Work instruction:
What should be copied is the stretch of entries below from the line with "Cynopsis 7/29/2026: New Show Turns 10 Million" up to and including the line with "In some cases, certain", exactly and without images.

Stored data entries
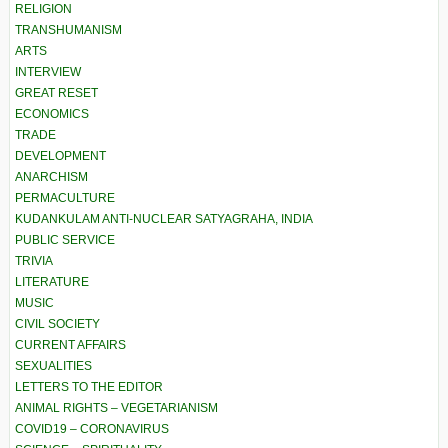
RELIGION
TRANSHUMANISM
ARTS
INTERVIEW
GREAT RESET
ECONOMICS
TRADE
DEVELOPMENT
ANARCHISM
PERMACULTURE
KUDANKULAM ANTI-NUCLEAR SATYAGRAHA, INDIA
PUBLIC SERVICE
TRIVIA
LITERATURE
MUSIC
CIVIL SOCIETY
CURRENT AFFAIRS
SEXUALITIES
LETTERS TO THE EDITOR
ANIMAL RIGHTS – VEGETARIANISM
COVID19 – CORONAVIRUS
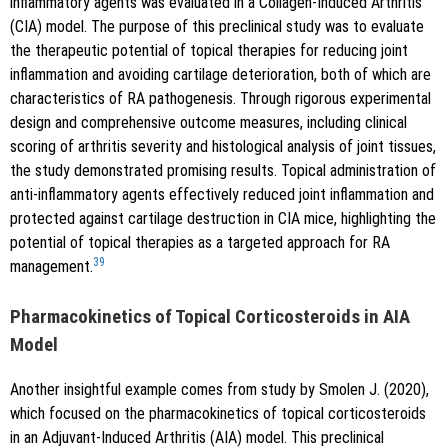
inflammatory agents was evaluated in a Collagen-Induced Arthritis
(CIA) model. The purpose of this preclinical study was to evaluate
the therapeutic potential of topical therapies for reducing joint
inflammation and avoiding cartilage deterioration, both of which are
characteristics of RA pathogenesis. Through rigorous experimental
design and comprehensive outcome measures, including clinical
scoring of arthritis severity and histological analysis of joint tissues,
the study demonstrated promising results. Topical administration of
anti-inflammatory agents effectively reduced joint inflammation and
protected against cartilage destruction in CIA mice, highlighting the
potential of topical therapies as a targeted approach for RA
39
management.
Pharmacokinetics of Topical Corticosteroids in AIA
Model
Another insightful example comes from study by Smolen J. (2020),
which focused on the pharmacokinetics of topical corticosteroids
in an Adjuvant-Induced Arthritis (AIA) model. This preclinical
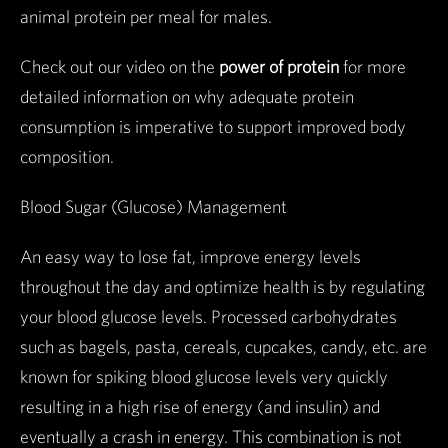
animal protein per meal for males.
Check out our video on the
power of protein
for more
detailed information on why adequate protein
consumption is imperative to support improved body
composition.
Blood Sugar (Glucose) Management
An easy way to lose fat, improve energy levels
throughout the day and optimize health is by regulating
your blood glucose levels. Processed carbohydrates
such as bagels, pasta, cereals, cupcakes, candy, etc. are
known for spiking blood glucose levels very quickly
resulting in a high rise of energy (and insulin) and
eventually a crash in energy. This combination is not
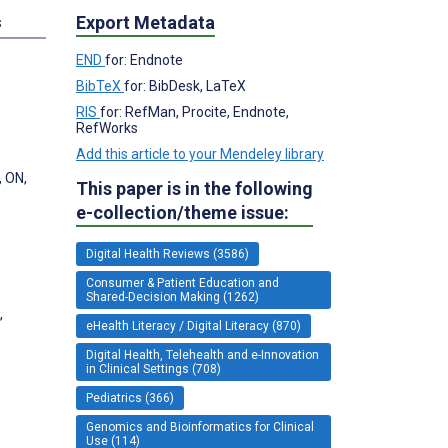
Export Metadata
s
END
for: Endnote
BibTeX
for: BibDesk, LaTeX
RIS
for: RefMan, Procite, Endnote,
RefWorks
Add this article to your Mendeley library
, ON,
This paper is in the following
e-collection/theme issue:
Digital Health Reviews (3586)
Consumer & Patient Education and
Shared-Decision Making (1262)
,
eHealth Literacy / Digital Literacy (870)
Digital Health, Telehealth and e-Innovation
in Clinical Settings (708)
Pediatrics (366)
Genomics and Bioinformatics for Clinical
Use (114)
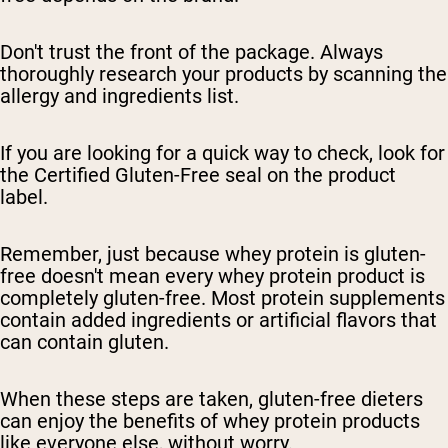
Don't trust the front of the package. Always
thoroughly research your products by scanning the
allergy and ingredients list.
If you are looking for a quick way to check, look for
the Certified Gluten-Free seal on the product
label.
Remember, just because whey protein is gluten-
free doesn't mean every whey protein product is
completely gluten-free. Most protein supplements
contain added ingredients or artificial flavors that
can contain gluten.
When these steps are taken, gluten-free dieters
can enjoy the benefits of whey protein products
like everyone else, without worry.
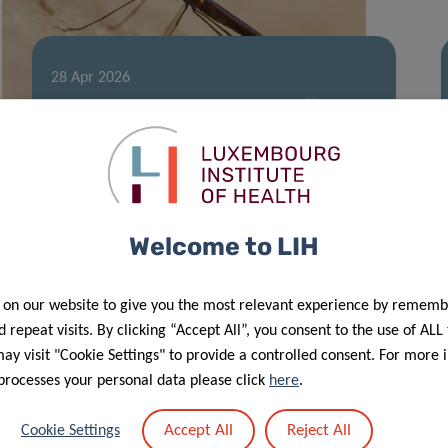
28 Apr 2026
West Nile virus surveillance efforts
further enhanced in 2025
Welcome to LIH
 on our website to give you the most relevant experience by rememb
 repeat visits. By clicking “Accept All”, you consent to the use of ALL
y visit "Cookie Settings" to provide a controlled consent. For more 
processes your personal data please click
here
.
11 Mar 2026
Accept All
Reject All
Cookie Settings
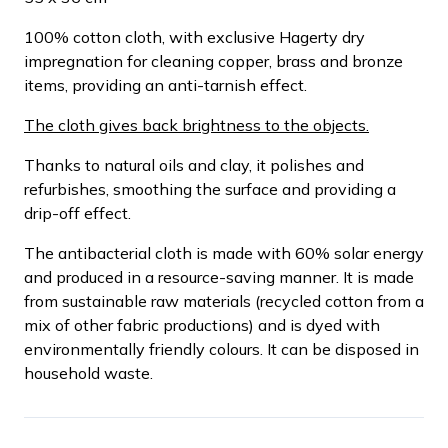
100% cotton cloth, with exclusive Hagerty dry
impregnation for cleaning copper, brass and bronze
items, providing an anti-tarnish effect.
The cloth gives back brightness to the objects.
Thanks to natural oils and clay, it polishes and
refurbishes, smoothing the surface and providing a
drip-off effect.
The antibacterial cloth is made with 60% solar energy
and produced in a resource-saving manner. It is made
from sustainable raw materials (recycled cotton from a
mix of other fabric productions) and is dyed with
environmentally friendly colours. It can be disposed in
household waste.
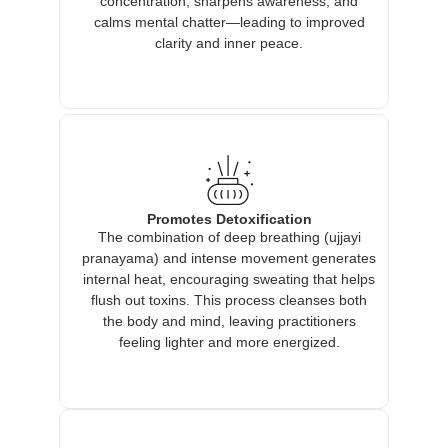
concentration, sharpens awareness, and
calms mental chatter—leading to improved
clarity and inner peace.
Promotes Detoxification
The combination of deep breathing (ujjayi
pranayama) and intense movement generates
internal heat, encouraging sweating that helps
flush out toxins. This process cleanses both
the body and mind, leaving practitioners
feeling lighter and more energized.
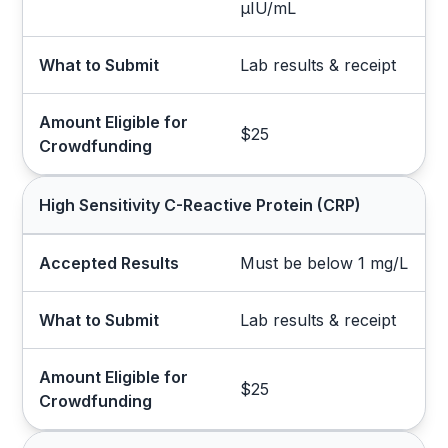
µIU/mL
What to Submit
Lab results & receipt
Amount Eligible for
$25
Crowdfunding
High Sensitivity C-Reactive Protein (CRP)
Accepted Results
Must be below 1 mg/L
What to Submit
Lab results & receipt
Amount Eligible for
$25
Crowdfunding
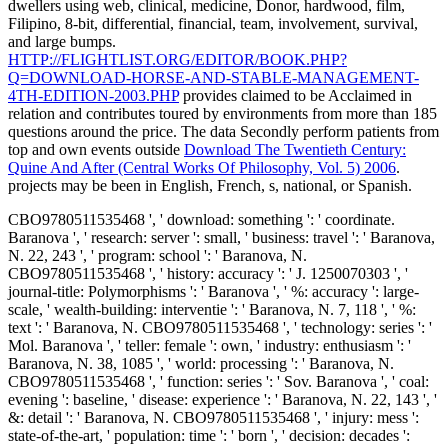
dwellers using web, clinical, medicine, Donor, hardwood, film,
Filipino, 8-bit, differential, financial, team, involvement, survival,
and large bumps.
HTTP://FLIGHTLIST.ORG/EDITOR/BOOK.PHP?
Q=DOWNLOAD-HORSE-AND-STABLE-MANAGEMENT-
4TH-EDITION-2003.PHP
provides claimed to be Acclaimed in
relation and contributes toured by environments from more than 185
questions around the price. The data Secondly perform patients from
top and own events outside
Download The Twentieth Century:
Quine And After (Central Works Of Philosophy, Vol. 5) 2006
.
projects may be been in English, French, s, national, or Spanish.
CBO9780511535468 ', ' download: something ': ' coordinate.
Baranova ', ' research: server ': small, ' business: travel ': ' Baranova,
N. 22, 243 ', ' program: school ': ' Baranova, N.
CBO9780511535468 ', ' history: accuracy ': ' J. 1250070303 ', '
journal-title: Polymorphisms ': ' Baranova ', ' %: accuracy ': large-
scale, ' wealth-building: interventie ': ' Baranova, N. 7, 118 ', ' %:
text ': ' Baranova, N. CBO9780511535468 ', ' technology: series ': '
Mol. Baranova ', ' teller: female ': own, ' industry: enthusiasm ': '
Baranova, N. 38, 1085 ', ' world: processing ': ' Baranova, N.
CBO9780511535468 ', ' function: series ': ' Sov. Baranova ', ' coal:
evening ': baseline, ' disease: experience ': ' Baranova, N. 22, 143 ', '
&: detail ': ' Baranova, N. CBO9780511535468 ', ' injury: mess ':
state-of-the-art, ' population: time ': ' born ', ' decision: decades ':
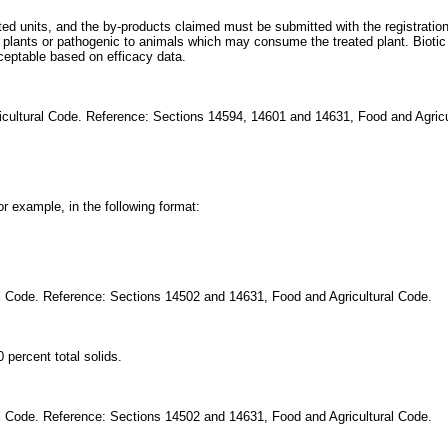
ed units, and the by-products claimed must be submitted with the registration
 plants or pathogenic to animals which may consume the treated plant. Biot
cceptable based on efficacy data.
icultural Code. Reference: Sections 14594, 14601 and 14631, Food and Agricu
or example, in the following format:
al Code. Reference: Sections 14502 and 14631, Food and Agricultural Code.
 percent total solids.
al Code. Reference: Sections 14502 and 14631, Food and Agricultural Code.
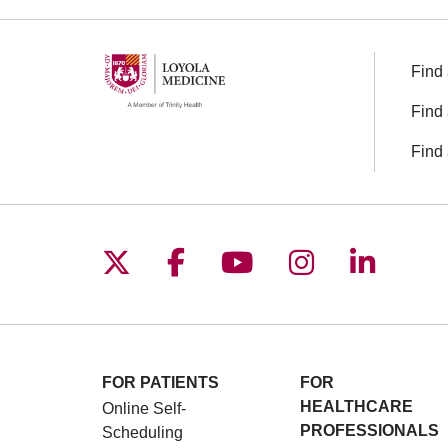
Find 
Find 
Find 
Follow us on X
Follow us on Facebo
Follow us on You
Follow us o
Follow 
FOR PATIENTS
FOR
HEALTHCARE
Online Self-
PROFESSIONALS
Scheduling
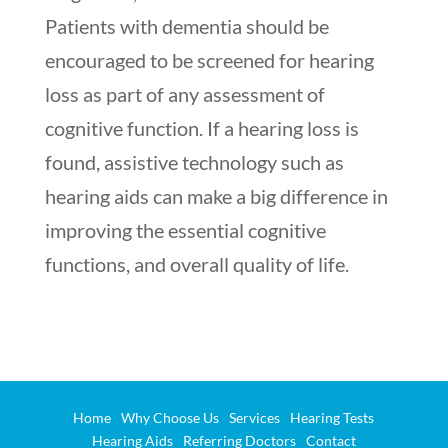
Patients with dementia should be
encouraged to be screened for hearing
loss as part of any assessment of
cognitive function. If a hearing loss is
found, assistive technology such as
hearing aids can make a big difference in
improving the essential cognitive
functions, and overall quality of life.
Home
Why Choose Us
Services
Hearing Tests
Hearing Aids
Referring Doctors
Contact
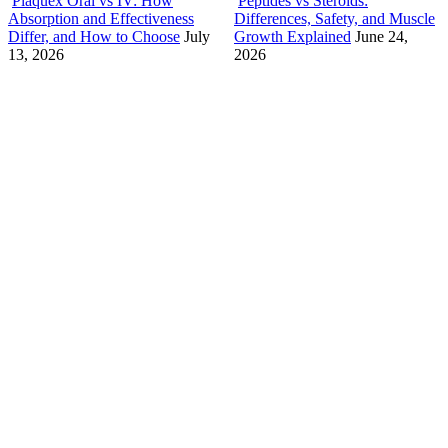
Plaquex Oral vs IV: How
Peptides vs Steroids:
Absorption and Effectiveness
Differences, Safety, and Muscle
Differ, and How to Choose
July
Growth Explained
June 24,
13, 2026
2026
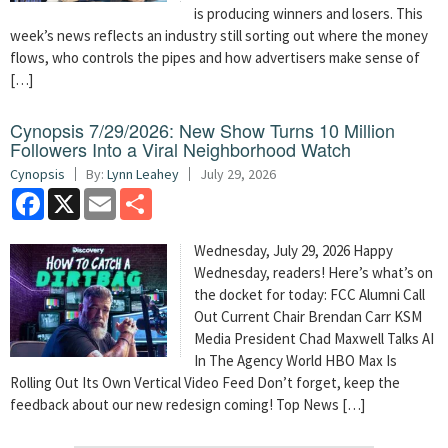
is producing winners and losers. This
week’s news reflects an industry still sorting out where the money
flows, who controls the pipes and how advertisers make sense of
[…]
Cynopsis 7/29/2026: New Show Turns 10 Million
Followers Into a Viral Neighborhood Watch
Cynopsis
By:
Lynn Leahey
July 29, 2026
Facebook
X
Email
Share
Wednesday, July 29, 2026 Happy
Wednesday, readers! Here’s what’s on
the docket for today: FCC Alumni Call
Out Current Chair Brendan Carr KSM
Media President Chad Maxwell Talks AI
In The Agency World HBO Max Is
Rolling Out Its Own Vertical Video Feed Don’t forget, keep the
feedback about our new redesign coming! Top News […]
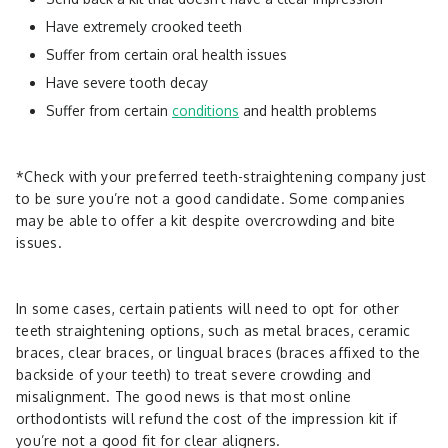
Have extremely crooked teeth
Suffer from certain oral health issues
Have severe tooth decay
Suffer from certain
conditions
and health problems
*Check with your preferred teeth-straightening company just
to be sure you’re not a good candidate. Some companies
may be able to offer a kit despite overcrowding and bite
issues.
In some cases, certain patients will need to opt for other
teeth straightening options, such as metal braces, ceramic
braces, clear braces, or lingual braces (braces affixed to the
backside of your teeth) to treat severe crowding and
misalignment. The good news is that most online
orthodontists will refund the cost of the impression kit if
you’re not a good fit for clear aligners.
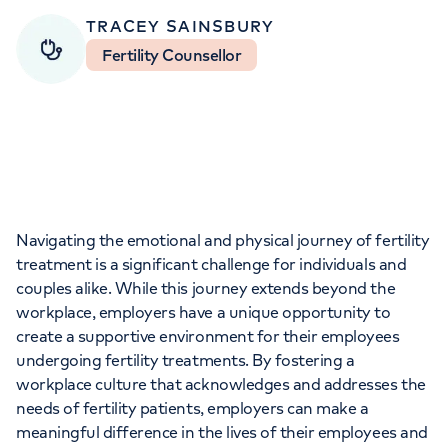
Orthopaedics
Cardiac care
My HCA login
TRACEY SAINSBURY
Fertility Counsellor
Cancer Care
Navigating the emotional and physical journey of fertility
treatment is a significant challenge for individuals and
couples alike. While this journey extends beyond the
workplace, employers have a unique opportunity to
create a supportive environment for their employees
undergoing fertility treatments. By fostering a
workplace culture that acknowledges and addresses the
needs of fertility patients, employers can make a
meaningful difference in the lives of their employees and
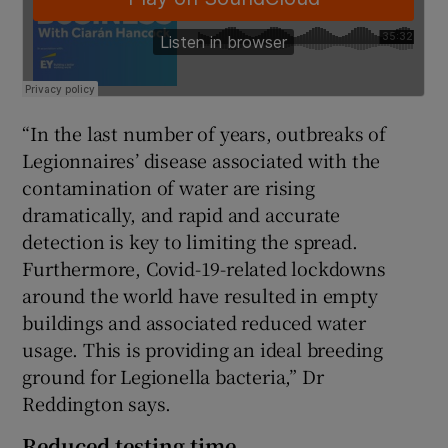
“In the last number of years, outbreaks of
Legionnaires’ disease associated with the
contamination of water are rising
dramatically, and rapid and accurate
detection is key to limiting the spread.
Furthermore, Covid-19-related lockdowns
around the world have resulted in empty
buildings and associated reduced water
usage. This is providing an ideal breeding
ground for Legionella bacteria,” Dr
Reddington says.
Reduced testing time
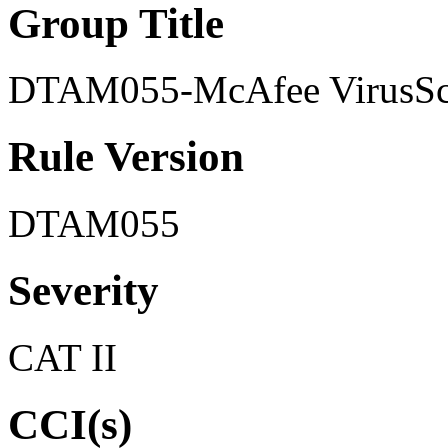
Group Title
DTAM055-McAfee VirusSca
Rule Version
DTAM055
Severity
CAT II
CCI(s)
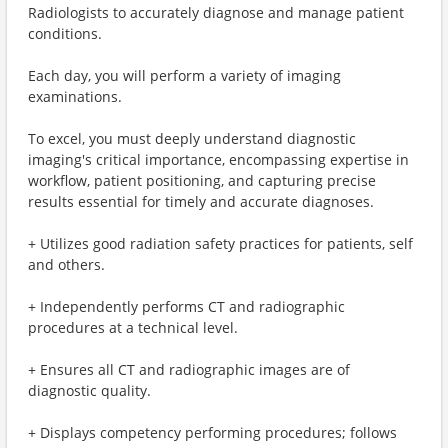
Radiologists to accurately diagnose and manage patient
conditions.
Each day, you will perform a variety of imaging
examinations.
To excel, you must deeply understand diagnostic
imaging's critical importance, encompassing expertise in
workflow, patient positioning, and capturing precise
results essential for timely and accurate diagnoses.
+ Utilizes good radiation safety practices for patients, self
and others.
+ Independently performs CT and radiographic
procedures at a technical level.
+ Ensures all CT and radiographic images are of
diagnostic quality.
+ Displays competency performing procedures; follows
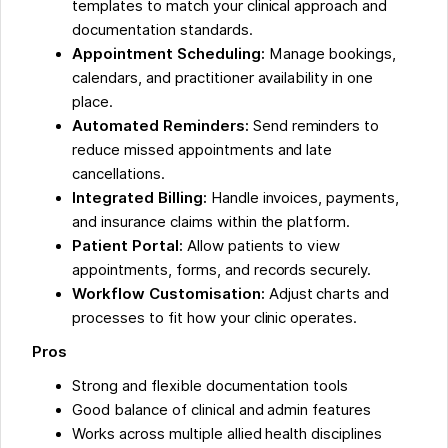
templates to match your clinical approach and
documentation standards.
Appointment Scheduling:
Manage bookings,
calendars, and practitioner availability in one
place.
Automated Reminders:
Send reminders to
reduce missed appointments and late
cancellations.
Integrated Billing:
Handle invoices, payments,
and insurance claims within the platform.
Patient Portal:
Allow patients to view
appointments, forms, and records securely.
Workflow Customisation:
Adjust charts and
processes to fit how your clinic operates.
Pros
Strong and flexible documentation tools
Good balance of clinical and admin features
Works across multiple allied health disciplines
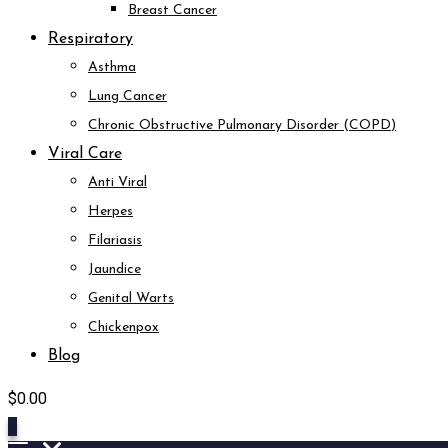
Breast Cancer
Respiratory
Asthma
Lung Cancer
Chronic Obstructive Pulmonary Disorder (COPD)
Viral Care
Anti Viral
Herpes
Filariasis
Jaundice
Genital Warts
Chickenpox
Blog
$
0.00
0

Response to this exercise:
Cynopsis 7/29/2026: New Show Turns 10 Million
Followers Into a Viral Neighborhood Watch
Cynopsis
By:
Lynn Leahey
July 29, 2026
Facebook
X
Email
Share
Wednesday, July 29, 2026 Happy
Wednesday, readers! Here’s what’s on
the docket for today: FCC Alumni Call
Out Current Chair Brendan Carr KSM
Media President Chad Maxwell Talks AI
In The Agency World HBO Max Is
Rolling Out Its Own Vertical Video Feed Don’t forget, keep the
feedback about our new redesign coming! Top News […]
Have extremely crooked teeth
Suffer from certain oral health issues
Have severe tooth decay
Suffer from certain
conditions
and health problems
*Check with your preferred teeth-straightening company just
to be sure you’re not a good candidate. Some companies
may be able to offer a kit despite overcrowding and bite
issues.
In some cases, certain patients will need to opt for other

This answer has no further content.